Exploring Dungeons isn’t exciting

I know, a bold statement.

But think about it? What are the really cool and exciting scenes you love from novels, movies, comics, or video games? And how many of them have the characters walking down corridors and opening every door, to deal with the things they find in each room one at a time? Sure, sometimes there are really cool scenes that take place inside of dungeons. But these usually are not about exploring the place, but generally about seeking something or someone very specific inside that place. It’s the sneaking past the guards to reach the target and then finally confronting it that makes the whole event exciting.

I readily admit that both as a player and a GM, I very much favor a highly narrative style. And a game of managing resources and collecting treasure can be fun. Risk and Settlers are my favorite board games and I spend insane amount of time when playing STALKER to search every piece of rusted pipe and then drag myself back to camp massively overburdened with 40 first aid kits and a dozen high quality assault rifles to sell. But reading GMing advice and keeping up with many of the popular RPG forums, I often get the impression that these two quite different aspects of RPGs get thrown together as if they were the same.

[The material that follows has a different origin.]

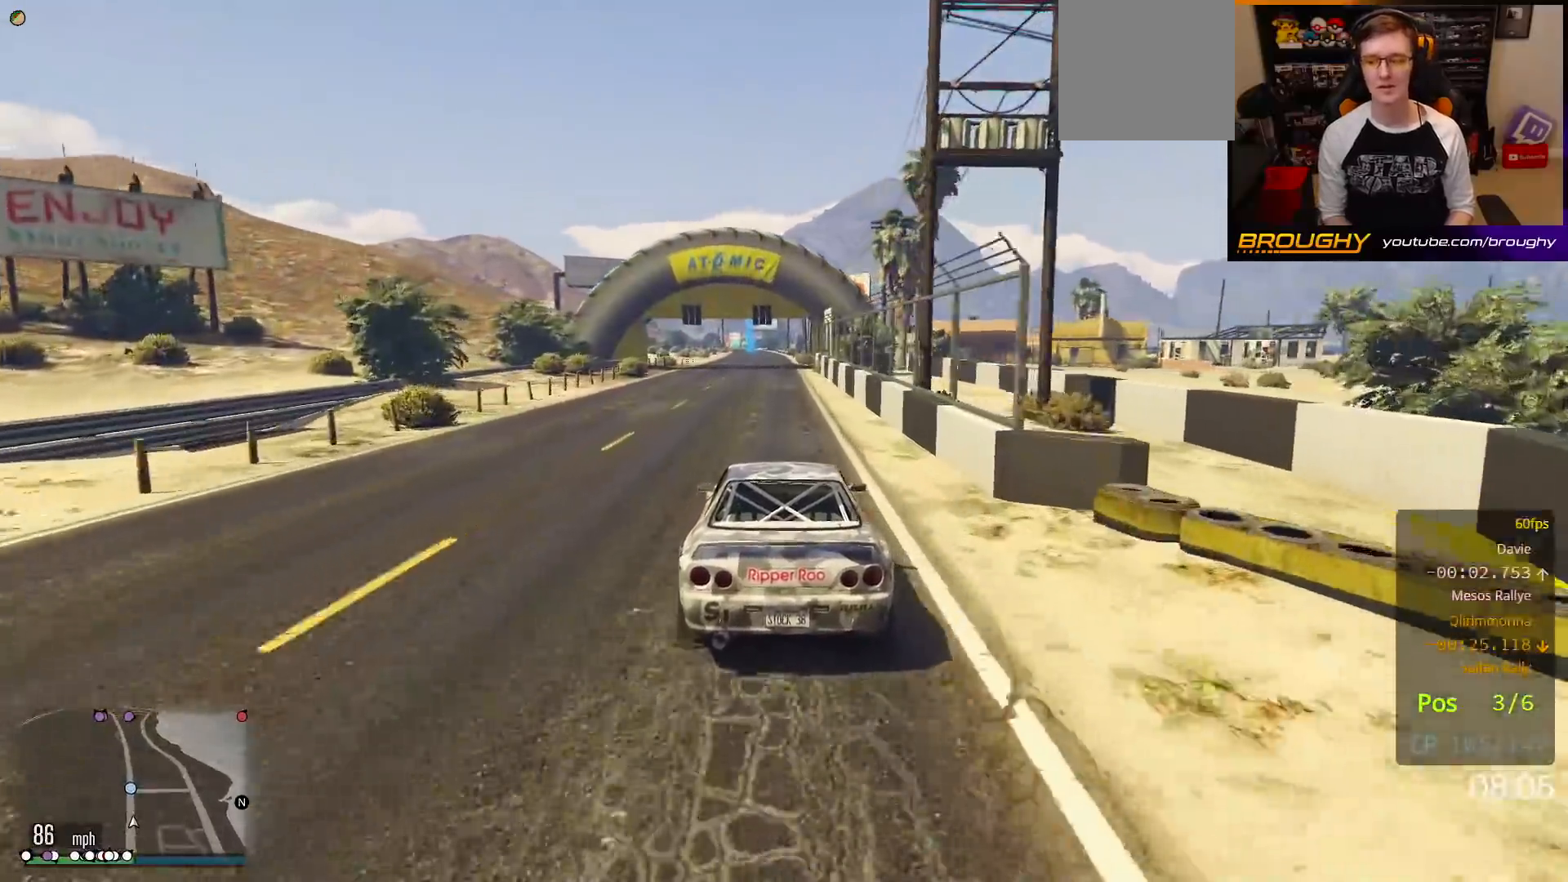
{"buttons": ["R2"], "left_stick": "center", "right_stick": "center", "events": []}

Which they are not.

Having a dungeon with lots of unique rooms, that each have special features and often include interesting creatures is a good thing. If you are playing the game to have a dungeon crawl. My personal favorite style of fantasy is Sword & Sorcery and I wanted recreate the special traits of that genre in my current campaign, which I’ve started this January. And while my players all seem to have had great fun so far, I am personally rather disappointed with what I’ve come up with so far. Because, as I think now, I was still approaching the adventures starting with the dungeons. I had my Monster of the Week and laid a track to its lair for the PCs to follow, now all I needed was to add some padding to stretch the game between finding the entrance to the lair and encountering the monster. Actually, a lot of padding, because you just need to have a cool dungeon.

But looking back, the dungeon wasn’t cool and in the end it really was just pure padding. The only result it had was draining some hit points from the PCs, and that really only because they had no priest or any healing potions. I havn’t written the summary of our last session, because there really isn’t much interesting to say. And as I’ve said in another article two weeks ago, if a part of the adventure is not worth retelling later, it didn’t had to be in the adventure in the first place. Instead, I should have spend much more preparation on the encounter with the boss at the end of the dungeon, who really just ended hitting the PCs with his claws as soon as they opened the door until he was dead.

In closing: A dungeon is not an adventure.

A dungeon is the stage for an adventure, but even the coolest dungeon can not substitute for a story. (Which in a dungeon crawl wouldn’t be an issue.) Right now, this is just one piece of insight I want to share here and I don’t have a lot of advice what to do about it yet. But it took me over 10 years to figure this out, so maybe this can be a nudge for other GMs to rethink what they’ve been doing so far as well.